Day 2 – Bejing: Forbidden City, Swiss Embassy and Beijing duck restaurant

Our first official day in Beijing started with a wake-up call at 7am. After breakfast with sushi and noodle soup we met at the lobby to walk to the Forbidden City. With myriads of Chinese people we walked through the large historic sight. Our kind tour guides gave us interesting information about the Chinese history. The Forbidden City was the Chinese imperial palace from the Ming Dynasty to the end of the Qing Dynasty. It is located in the middle of Beijing and now houses the Palace Museum. For almost five hundred years, it served as the home of emperors and their households, as well as the ceremonial and political center of Chinese government. In ancient times, there were over 8’000 houses within the walls and it would have take about 6 days to see the whole place. After the tour we climbed the “Kohlenberg” which is located right behind the Forbidden City. Everyone was exhausted when we reached the summit, but the view was teriffic.
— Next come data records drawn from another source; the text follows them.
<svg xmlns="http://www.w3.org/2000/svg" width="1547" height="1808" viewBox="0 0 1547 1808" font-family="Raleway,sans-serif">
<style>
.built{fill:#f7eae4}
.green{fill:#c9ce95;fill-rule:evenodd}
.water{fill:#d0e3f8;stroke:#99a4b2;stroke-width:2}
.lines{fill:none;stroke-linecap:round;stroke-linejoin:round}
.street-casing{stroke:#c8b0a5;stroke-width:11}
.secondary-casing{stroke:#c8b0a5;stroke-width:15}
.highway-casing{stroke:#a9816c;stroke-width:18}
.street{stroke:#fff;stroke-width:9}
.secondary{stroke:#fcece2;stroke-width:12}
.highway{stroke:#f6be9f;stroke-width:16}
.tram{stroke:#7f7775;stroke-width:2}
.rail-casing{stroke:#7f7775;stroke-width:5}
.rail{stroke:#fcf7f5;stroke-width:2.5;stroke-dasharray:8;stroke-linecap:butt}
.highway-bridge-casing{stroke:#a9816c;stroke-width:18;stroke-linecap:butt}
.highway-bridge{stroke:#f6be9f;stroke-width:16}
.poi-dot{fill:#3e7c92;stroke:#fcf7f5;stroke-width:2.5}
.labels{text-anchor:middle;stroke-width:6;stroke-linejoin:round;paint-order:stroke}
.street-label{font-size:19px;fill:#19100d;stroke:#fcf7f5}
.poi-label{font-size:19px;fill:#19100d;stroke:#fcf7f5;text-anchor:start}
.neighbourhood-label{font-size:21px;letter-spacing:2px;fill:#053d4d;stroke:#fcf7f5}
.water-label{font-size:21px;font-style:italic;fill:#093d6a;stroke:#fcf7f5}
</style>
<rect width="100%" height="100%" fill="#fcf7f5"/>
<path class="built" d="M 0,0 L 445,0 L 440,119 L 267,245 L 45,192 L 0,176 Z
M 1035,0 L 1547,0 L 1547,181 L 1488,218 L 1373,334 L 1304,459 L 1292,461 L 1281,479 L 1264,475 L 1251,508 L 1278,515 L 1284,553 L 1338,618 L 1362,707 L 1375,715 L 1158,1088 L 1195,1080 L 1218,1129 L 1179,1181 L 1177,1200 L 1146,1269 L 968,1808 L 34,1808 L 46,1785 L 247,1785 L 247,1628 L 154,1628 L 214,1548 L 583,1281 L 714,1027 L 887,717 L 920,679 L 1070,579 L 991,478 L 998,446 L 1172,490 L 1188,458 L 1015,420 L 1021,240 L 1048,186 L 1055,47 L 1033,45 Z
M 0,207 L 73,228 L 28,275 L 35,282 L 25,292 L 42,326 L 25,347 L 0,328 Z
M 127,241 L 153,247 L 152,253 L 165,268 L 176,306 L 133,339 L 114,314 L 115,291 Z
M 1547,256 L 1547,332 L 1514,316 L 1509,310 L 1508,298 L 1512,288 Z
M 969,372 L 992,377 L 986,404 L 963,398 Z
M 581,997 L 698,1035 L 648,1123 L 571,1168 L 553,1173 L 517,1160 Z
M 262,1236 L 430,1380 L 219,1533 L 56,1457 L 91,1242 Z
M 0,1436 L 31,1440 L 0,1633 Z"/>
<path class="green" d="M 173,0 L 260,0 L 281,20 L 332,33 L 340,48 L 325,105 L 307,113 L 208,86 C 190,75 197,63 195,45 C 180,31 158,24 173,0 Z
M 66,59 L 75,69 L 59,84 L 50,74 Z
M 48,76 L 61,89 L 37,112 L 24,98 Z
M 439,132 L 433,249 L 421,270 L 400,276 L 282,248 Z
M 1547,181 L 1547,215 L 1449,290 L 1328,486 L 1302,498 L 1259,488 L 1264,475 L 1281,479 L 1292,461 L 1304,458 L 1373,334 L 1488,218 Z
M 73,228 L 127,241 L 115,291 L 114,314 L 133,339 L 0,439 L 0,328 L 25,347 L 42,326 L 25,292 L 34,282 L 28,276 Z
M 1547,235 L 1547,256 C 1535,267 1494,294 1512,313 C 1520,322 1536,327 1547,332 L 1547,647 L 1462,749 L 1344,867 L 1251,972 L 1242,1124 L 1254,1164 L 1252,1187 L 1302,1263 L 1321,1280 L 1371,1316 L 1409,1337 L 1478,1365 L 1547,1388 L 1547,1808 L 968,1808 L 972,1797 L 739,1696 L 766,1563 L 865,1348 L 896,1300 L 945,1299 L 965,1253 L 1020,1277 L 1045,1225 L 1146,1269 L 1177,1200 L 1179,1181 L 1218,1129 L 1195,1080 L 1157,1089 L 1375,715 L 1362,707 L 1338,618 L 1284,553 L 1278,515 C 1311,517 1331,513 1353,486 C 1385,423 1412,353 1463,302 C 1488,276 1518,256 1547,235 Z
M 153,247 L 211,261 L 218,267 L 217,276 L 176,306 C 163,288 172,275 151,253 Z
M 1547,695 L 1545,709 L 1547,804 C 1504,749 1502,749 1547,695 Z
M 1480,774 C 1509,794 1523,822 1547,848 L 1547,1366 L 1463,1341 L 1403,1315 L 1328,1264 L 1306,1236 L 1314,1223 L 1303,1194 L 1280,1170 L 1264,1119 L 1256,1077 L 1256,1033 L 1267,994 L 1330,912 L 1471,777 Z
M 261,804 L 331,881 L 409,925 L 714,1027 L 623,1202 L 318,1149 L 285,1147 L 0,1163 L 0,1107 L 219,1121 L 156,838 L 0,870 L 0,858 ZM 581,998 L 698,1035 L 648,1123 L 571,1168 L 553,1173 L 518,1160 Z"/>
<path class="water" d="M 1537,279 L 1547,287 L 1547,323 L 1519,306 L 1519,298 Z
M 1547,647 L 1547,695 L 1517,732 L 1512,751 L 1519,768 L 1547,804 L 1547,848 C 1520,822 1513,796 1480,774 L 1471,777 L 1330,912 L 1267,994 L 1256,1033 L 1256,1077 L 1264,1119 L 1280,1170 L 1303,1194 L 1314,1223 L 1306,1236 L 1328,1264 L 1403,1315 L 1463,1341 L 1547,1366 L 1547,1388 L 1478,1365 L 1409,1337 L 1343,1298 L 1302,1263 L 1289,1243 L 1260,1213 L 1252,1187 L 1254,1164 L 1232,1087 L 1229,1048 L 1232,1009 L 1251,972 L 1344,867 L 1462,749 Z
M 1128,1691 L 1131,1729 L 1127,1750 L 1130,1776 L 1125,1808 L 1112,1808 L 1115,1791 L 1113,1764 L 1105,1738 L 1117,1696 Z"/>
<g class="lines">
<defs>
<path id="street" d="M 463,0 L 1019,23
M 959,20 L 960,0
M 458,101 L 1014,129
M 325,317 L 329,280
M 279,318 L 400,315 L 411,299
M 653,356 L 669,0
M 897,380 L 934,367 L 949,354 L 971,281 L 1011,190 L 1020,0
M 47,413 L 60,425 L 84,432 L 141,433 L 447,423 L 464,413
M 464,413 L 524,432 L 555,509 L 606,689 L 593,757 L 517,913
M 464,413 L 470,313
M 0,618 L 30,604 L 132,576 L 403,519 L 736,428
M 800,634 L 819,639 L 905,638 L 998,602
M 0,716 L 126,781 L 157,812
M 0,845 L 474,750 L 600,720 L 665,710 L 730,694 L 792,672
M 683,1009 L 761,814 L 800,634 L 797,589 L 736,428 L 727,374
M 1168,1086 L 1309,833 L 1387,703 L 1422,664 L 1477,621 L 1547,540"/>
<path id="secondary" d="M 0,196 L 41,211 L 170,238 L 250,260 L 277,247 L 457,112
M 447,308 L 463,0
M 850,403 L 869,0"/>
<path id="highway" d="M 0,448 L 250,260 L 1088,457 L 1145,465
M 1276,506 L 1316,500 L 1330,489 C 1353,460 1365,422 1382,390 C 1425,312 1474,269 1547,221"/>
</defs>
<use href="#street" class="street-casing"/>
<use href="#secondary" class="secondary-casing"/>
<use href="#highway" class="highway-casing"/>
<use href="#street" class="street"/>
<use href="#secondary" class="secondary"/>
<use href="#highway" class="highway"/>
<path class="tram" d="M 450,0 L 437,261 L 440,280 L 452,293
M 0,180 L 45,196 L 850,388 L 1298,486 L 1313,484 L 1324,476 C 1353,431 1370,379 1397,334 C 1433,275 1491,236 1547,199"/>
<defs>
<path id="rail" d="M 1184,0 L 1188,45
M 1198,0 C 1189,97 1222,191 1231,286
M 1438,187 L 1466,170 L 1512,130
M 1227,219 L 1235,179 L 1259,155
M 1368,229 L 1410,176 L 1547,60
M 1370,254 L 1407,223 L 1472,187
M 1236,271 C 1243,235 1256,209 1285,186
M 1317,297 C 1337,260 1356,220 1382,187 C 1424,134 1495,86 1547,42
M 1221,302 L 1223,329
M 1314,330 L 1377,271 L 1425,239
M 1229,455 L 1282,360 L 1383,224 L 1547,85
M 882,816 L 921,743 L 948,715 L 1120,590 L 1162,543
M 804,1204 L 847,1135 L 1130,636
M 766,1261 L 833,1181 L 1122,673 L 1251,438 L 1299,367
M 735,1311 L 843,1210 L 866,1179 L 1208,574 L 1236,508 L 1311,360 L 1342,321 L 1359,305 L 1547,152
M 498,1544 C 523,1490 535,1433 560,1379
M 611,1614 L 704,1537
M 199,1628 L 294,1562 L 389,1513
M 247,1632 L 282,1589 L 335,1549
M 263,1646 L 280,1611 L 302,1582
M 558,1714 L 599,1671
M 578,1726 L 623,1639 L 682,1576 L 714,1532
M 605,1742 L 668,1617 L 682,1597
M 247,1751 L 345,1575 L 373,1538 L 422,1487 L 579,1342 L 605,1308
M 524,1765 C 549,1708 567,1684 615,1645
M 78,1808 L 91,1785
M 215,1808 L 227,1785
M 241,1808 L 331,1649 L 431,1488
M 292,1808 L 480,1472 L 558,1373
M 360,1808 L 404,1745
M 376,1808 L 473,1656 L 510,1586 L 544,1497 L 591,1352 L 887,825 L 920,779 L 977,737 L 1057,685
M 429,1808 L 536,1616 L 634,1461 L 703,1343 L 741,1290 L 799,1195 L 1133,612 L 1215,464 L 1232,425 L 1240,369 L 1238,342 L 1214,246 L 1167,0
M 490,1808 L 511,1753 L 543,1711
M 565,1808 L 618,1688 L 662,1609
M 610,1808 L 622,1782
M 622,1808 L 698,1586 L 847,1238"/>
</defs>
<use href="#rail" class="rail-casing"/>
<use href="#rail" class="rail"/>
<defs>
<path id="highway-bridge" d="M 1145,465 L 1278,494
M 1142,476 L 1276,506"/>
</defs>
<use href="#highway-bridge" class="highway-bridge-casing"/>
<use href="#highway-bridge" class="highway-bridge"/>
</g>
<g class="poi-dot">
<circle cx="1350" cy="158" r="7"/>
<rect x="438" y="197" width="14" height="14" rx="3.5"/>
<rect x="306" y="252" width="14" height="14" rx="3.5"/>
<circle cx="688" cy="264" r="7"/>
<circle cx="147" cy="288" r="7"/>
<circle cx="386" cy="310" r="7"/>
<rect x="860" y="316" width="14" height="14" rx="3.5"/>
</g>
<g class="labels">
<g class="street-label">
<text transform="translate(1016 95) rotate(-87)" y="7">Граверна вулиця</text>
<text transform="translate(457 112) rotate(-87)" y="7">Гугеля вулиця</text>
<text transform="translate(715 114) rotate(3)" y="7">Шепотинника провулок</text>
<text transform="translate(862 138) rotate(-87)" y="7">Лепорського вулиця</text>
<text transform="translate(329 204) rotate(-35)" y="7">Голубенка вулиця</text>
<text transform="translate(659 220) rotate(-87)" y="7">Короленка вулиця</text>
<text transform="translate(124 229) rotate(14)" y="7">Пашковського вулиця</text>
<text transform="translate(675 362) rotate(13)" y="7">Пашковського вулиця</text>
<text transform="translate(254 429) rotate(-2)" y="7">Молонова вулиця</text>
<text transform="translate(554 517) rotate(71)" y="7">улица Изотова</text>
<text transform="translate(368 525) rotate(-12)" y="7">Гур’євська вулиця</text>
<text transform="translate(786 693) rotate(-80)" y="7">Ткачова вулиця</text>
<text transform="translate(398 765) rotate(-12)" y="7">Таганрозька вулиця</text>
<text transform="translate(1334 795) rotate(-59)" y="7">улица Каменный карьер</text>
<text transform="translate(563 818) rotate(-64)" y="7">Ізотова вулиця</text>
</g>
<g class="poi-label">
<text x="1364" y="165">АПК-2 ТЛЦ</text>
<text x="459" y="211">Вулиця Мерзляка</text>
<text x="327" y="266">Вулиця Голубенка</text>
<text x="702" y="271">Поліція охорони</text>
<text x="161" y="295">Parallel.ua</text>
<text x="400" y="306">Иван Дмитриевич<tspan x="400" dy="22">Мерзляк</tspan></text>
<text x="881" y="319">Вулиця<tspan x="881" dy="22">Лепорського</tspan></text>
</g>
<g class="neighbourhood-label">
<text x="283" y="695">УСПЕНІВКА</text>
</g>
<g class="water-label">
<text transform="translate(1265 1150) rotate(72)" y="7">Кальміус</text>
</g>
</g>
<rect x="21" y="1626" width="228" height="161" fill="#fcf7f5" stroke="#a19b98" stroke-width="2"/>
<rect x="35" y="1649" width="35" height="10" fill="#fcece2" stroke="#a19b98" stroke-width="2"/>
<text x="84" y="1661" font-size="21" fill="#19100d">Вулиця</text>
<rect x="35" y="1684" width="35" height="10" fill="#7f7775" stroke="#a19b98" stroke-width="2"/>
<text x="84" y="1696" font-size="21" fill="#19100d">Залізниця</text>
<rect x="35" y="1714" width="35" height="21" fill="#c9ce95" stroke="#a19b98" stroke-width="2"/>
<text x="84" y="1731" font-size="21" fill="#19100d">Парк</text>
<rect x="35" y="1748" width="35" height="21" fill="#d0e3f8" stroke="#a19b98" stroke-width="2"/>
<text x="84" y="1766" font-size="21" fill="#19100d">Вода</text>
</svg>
At noon we had free time to fresh ourselves up and to have lunch. The next appointment was in front of the Swiss embassy. Because of the picky cab drivers some groups arrived late. Finally, Mr B. Godet, the ambassador, welcomed us and gave us a detailed insight into the work of the embassy.  In addition, Ms Ch. Kyburz and Mr M. Reubi spoke about the section “science and education”. After the visit we took the crowded subway to get to a famous Beijing duck restaurant. We experienced that it is very easy to get lost in such a big city. Thanks to the helpful Chinese police officers we got back on track.

At the restaurant Mr M. Ackeret (acronym ‘mac’), correspondent of the NZZ in China, held an interesting speech about his daily challenges as a journalist abroad. We enjoyed the famous Beijing duck dinner. In the end of the day we got some instructions for the next day and then we painted the town red.